I want to display the name of the registered users with the count of regid by supplying replyid, I don't know what will be the correct query to get the results
Here are the tables.
details_table
id regid replyid
-------------------
1 1 2
2 1 3
6 2 4
5 3 4
8 2 5
9 3 5
10 4 5
11 5 5
12 2 6
13 6 6
14 4 6
15 7 7
16 8 7
17 9 7
18 10 8
19 2 9
20 2 10
21 11 10
22 12 10
reg_table
id regname
---------------
1 Sam
2 Ash
3 Tina
4 Rohny
5 Martin
6 Natasha
7 Natalia
8 Kim
9 Alex
10 John
11 Neil
12 Peter
So if replyid i.e. (10) is select from details_table by where clause, it's suppose to display the 2,11,12 i.e. (Ash,Neil,Peter) from reg_table with the count of Ash=5,Neil=1,Peter=1
SELECT a.id, a.regname, COUNT(1)
FROM reg_table a, details_table b,
details_table c
WHERE b.replyid=10
AND b.regid = a.id
AND c.regid = a.id
GROUP BY a.id, a.regname
SELECT r.regid, r.regname, count(*)

........

What to do >>
• a. Which column names appear in the two tables of the SQL post?
• b. Turn the paragraph of the SQL post that begins "So if replyid i.e. (10)" into a short list that keeps its main facts.
• c. Write out the SQL post word for word between "FROM reg_table a, details_table" and "r.regid, r.regname, count(*)", inclusive.

Records from a dataset
........

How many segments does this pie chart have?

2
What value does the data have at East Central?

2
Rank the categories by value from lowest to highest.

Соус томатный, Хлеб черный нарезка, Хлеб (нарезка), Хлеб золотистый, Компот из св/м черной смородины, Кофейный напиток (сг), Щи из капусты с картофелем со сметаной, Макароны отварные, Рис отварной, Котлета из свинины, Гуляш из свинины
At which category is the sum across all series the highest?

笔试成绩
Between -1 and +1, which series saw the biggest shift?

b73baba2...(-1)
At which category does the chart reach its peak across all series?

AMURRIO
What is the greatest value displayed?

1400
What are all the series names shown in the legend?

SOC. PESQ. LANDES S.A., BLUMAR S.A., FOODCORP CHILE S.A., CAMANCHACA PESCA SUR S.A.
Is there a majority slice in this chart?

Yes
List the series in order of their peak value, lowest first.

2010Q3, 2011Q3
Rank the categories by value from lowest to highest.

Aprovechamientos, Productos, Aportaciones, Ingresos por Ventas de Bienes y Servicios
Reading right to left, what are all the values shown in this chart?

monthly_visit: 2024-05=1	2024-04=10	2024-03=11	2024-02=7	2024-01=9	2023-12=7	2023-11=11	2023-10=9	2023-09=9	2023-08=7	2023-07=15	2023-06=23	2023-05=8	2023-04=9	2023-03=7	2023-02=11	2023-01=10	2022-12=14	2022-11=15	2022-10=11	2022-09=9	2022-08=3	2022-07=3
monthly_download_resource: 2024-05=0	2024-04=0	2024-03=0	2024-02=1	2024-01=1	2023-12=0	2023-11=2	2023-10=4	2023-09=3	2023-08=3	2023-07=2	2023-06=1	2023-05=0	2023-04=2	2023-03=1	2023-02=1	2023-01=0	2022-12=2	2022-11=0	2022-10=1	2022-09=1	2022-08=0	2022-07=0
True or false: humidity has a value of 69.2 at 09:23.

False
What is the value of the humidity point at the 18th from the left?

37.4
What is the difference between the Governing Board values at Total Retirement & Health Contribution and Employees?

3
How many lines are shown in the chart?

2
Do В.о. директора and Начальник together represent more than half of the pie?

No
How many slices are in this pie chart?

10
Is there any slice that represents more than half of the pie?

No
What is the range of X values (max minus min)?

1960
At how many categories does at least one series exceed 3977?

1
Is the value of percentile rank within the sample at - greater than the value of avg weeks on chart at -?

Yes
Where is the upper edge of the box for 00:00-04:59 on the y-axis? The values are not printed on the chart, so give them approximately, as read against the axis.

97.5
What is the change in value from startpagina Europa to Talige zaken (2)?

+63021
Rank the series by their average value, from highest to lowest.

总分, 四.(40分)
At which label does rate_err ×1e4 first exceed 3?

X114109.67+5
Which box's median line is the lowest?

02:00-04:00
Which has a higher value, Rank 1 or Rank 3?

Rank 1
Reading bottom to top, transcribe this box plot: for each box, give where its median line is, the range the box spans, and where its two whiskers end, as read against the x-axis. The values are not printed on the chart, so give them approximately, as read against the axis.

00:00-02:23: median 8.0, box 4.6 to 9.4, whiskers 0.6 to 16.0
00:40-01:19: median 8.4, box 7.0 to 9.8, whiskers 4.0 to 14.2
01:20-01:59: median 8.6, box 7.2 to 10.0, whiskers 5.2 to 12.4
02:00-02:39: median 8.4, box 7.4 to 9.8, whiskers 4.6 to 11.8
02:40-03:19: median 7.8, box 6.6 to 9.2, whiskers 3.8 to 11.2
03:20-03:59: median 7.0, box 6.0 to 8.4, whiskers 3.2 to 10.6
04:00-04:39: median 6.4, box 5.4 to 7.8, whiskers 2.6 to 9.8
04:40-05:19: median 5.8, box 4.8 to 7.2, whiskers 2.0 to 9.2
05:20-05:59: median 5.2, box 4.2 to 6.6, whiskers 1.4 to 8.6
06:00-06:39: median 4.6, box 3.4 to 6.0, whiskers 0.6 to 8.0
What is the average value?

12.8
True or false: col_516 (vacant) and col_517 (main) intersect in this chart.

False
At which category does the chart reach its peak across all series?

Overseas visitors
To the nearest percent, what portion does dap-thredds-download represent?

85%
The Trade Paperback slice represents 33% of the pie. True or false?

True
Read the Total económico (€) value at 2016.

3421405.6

........

Responses by item number >>
• a. id, regid, replyid, regname

• b.
- A WHERE clause selects replyid 10 from details_table.
- The result should show regids 2, 11 and 12 from reg_table: Ash, Neil and Peter.
- The counts should be Ash=5, Neil=1 and Peter=1.

• c.
FROM reg_table a, details_table b,
details_table c
WHERE b.replyid=10
AND b.regid = a.id
AND c.regid = a.id
GROUP BY a.id, a.regname
SELECT r.regid, r.regname, count(*)